Translation: If paging to disk is > 70% of your total disk activity on a consistent basis then there may be an issue
|Memory \ Page Reads /sec||Page Reads/sec is the rate at which the disk was read to resolve hard page faults. It shows the number of reads operations, without regard to the number of pages retrieved in each operation. Hard page faults occur when a process references a page in virtual memory that is not in working set or elsewhere in physical memory, and must be retrieved from disk. This counter is a primary indicator of the kinds of faults that cause system-wide delays. It includes read operations to satisfy faults in the file system cache (usually requested by applications) and in non-cached mapped memory files. Compare the value of Memory \ Pages Reads/sec to the value of Memory \ Pages Input/sec to determine the average number of pages read during each operation.||Look for sustained values. If the value is consistently greater than 50% of the total number of Logical Disk operations to the disk where the page file resides, then there is an inordinate amount of paging taking place to resolve hard faults.|
|Memory \ Available Bytes||Available Bytes is the amount of physical memory, in bytes, immediately available for allocation to a process or for system use. It is equal to the sum of memory assigned to the standby (cached), free and zero page lists.||If this value falls below 5% of installed RAM on a consistent basis, then you should investigate. If the value drops below 1% of installed RAM on a consistent basis, there is a definite problem!|
Remember that since the operating system has to write changed pages to disk, that there will be page write operations occurring. However, the Page Reads /sec which indicates the number of hard faults is extremely sensitive to situations with insufficient RAM. As the value of Available Bytes decreases, the number of hard Page Faults will normally increase. The total number of Pages /sec that can be sustained by the system is a function of the disk bandwidth. This does however mean that there is no simple number to determine whether or not the disks are saturated. Instead you have to identify how much of the overall disk traffic is being caused by paging activity.
Another indicator of a memory bottleneck is that the pool of Available Bytes is depleted. Page trimming by the Virtual Memory Manager is triggered when there is a shortage of available bytes. What page trimming does is attempt to replenish the pool of available bytes by identifying virtual memory pages that have not been referenced recently. When page trimming is effective, older pages trimmed from the process working sets are not needed again soon. Trimmed pages are marked in transition and remain in RAM for a period of time to reduce the amount of paging to disk that occurs. However, if there is a chronic shortage of available bytes, then page trimming is less effective and the result is that there is more paging to disk. Since there is little room in RAM for the pages that are marked in transition, if a recently trimmed page is referenced again it has to be accessed from disk as opposed to RAM. The more severe the bottleneck, the more often the page file is updated - which interferes with application-directed I/O operations on the same disk.
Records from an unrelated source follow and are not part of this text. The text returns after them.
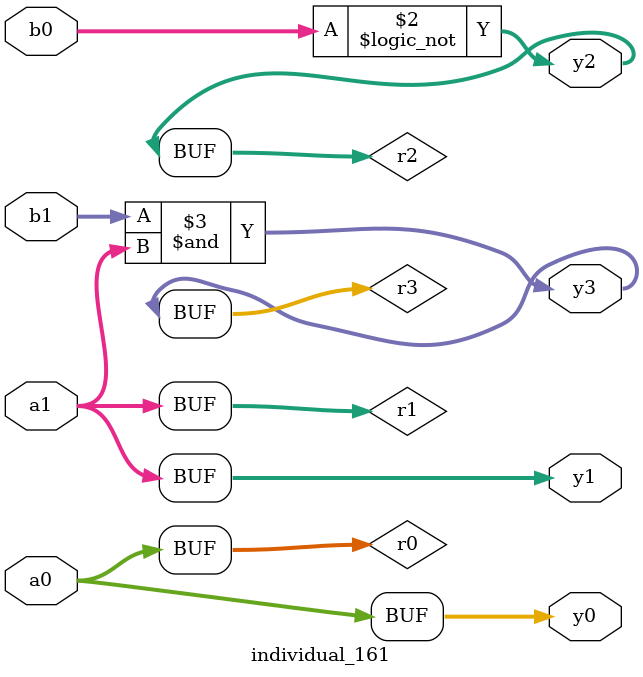
<source format=sv>
module individual_161(input logic [15:0] a1, input logic [15:0] a0, input logic [15:0] b1, input logic [15:0] b0, output logic [15:0] y3, output logic [15:0] y2, output logic [15:0] y1, output logic [15:0] y0);
logic [15:0] r0, r1, r2, r3; 
 always@(*) begin 
	 r0 = a0; r1 = a1; r2 = b0; r3 = b1; 
 	 r2 = ! r2 ;
 	 r3  &=  a1 ;
 	 y3 = r3; y2 = r2; y1 = r1; y0 = r0; 
end
endmodule
</source>
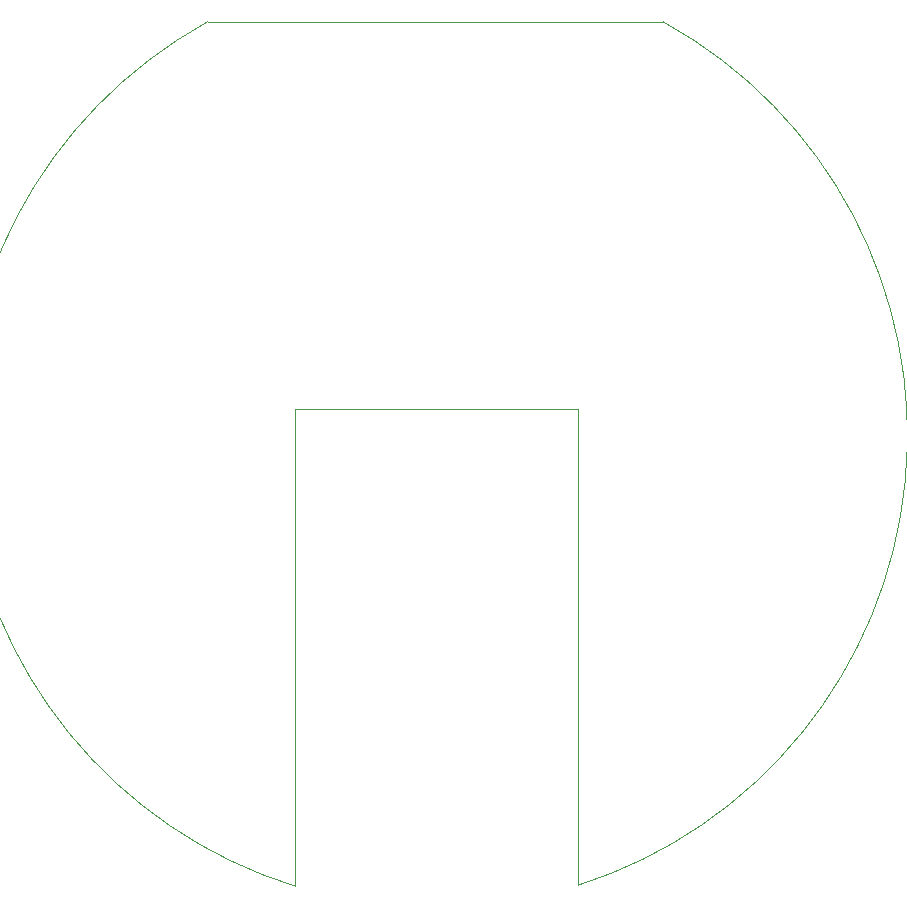
<source format=gbr>
G04 #@! TF.GenerationSoftware,KiCad,Pcbnew,(5.1.10)-1*
G04 #@! TF.CreationDate,2021-11-11T19:15:20-08:00*
G04 #@! TF.ProjectId,Pokeball,506f6b65-6261-46c6-9c2e-6b696361645f,rev?*
G04 #@! TF.SameCoordinates,Original*
G04 #@! TF.FileFunction,Profile,NP*
%FSLAX46Y46*%
G04 Gerber Fmt 4.6, Leading zero omitted, Abs format (unit mm)*
G04 Created by KiCad (PCBNEW (5.1.10)-1) date 2021-11-11 19:15:20*
%MOMM*%
%LPD*%
G01*
G04 APERTURE LIST*
G04 #@! TA.AperFunction,Profile*
%ADD10C,0.050000*%
G04 #@! TD*
G04 APERTURE END LIST*
D10*
X148206242Y-128172057D02*
G75*
G02*
X140810001Y-55000001I11893758J38162057D01*
G01*
X179388164Y-54993333D02*
G75*
G02*
X172209998Y-128089998I-19288164J-35006667D01*
G01*
X179388164Y-54993333D02*
X140810001Y-55000001D01*
X172200000Y-87810000D02*
X172209998Y-128089998D01*
X148200000Y-87810000D02*
X172200000Y-87810000D01*
X148206242Y-128172057D02*
X148200000Y-87810000D01*
M02*

</source>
Before we wrap up, let's quickly discuss the guideline listed above when looking at the Memory \ Available Bytes counter. Normally if the Available Bytes is greater than 5% of the installed RAM consistently, then you should be in decent shape. However, there are some applications that can manage their own working sets - IIS6, Exchange Server and SQL Server. These applications interact with the virtual memory manager to increase their working sets if there is memory available and should trim their working sets when signaled by the operating system. The applications rely on RAM-resident cache buffers to reduce the I/O to disk. Thus, RAM will always look full as a result.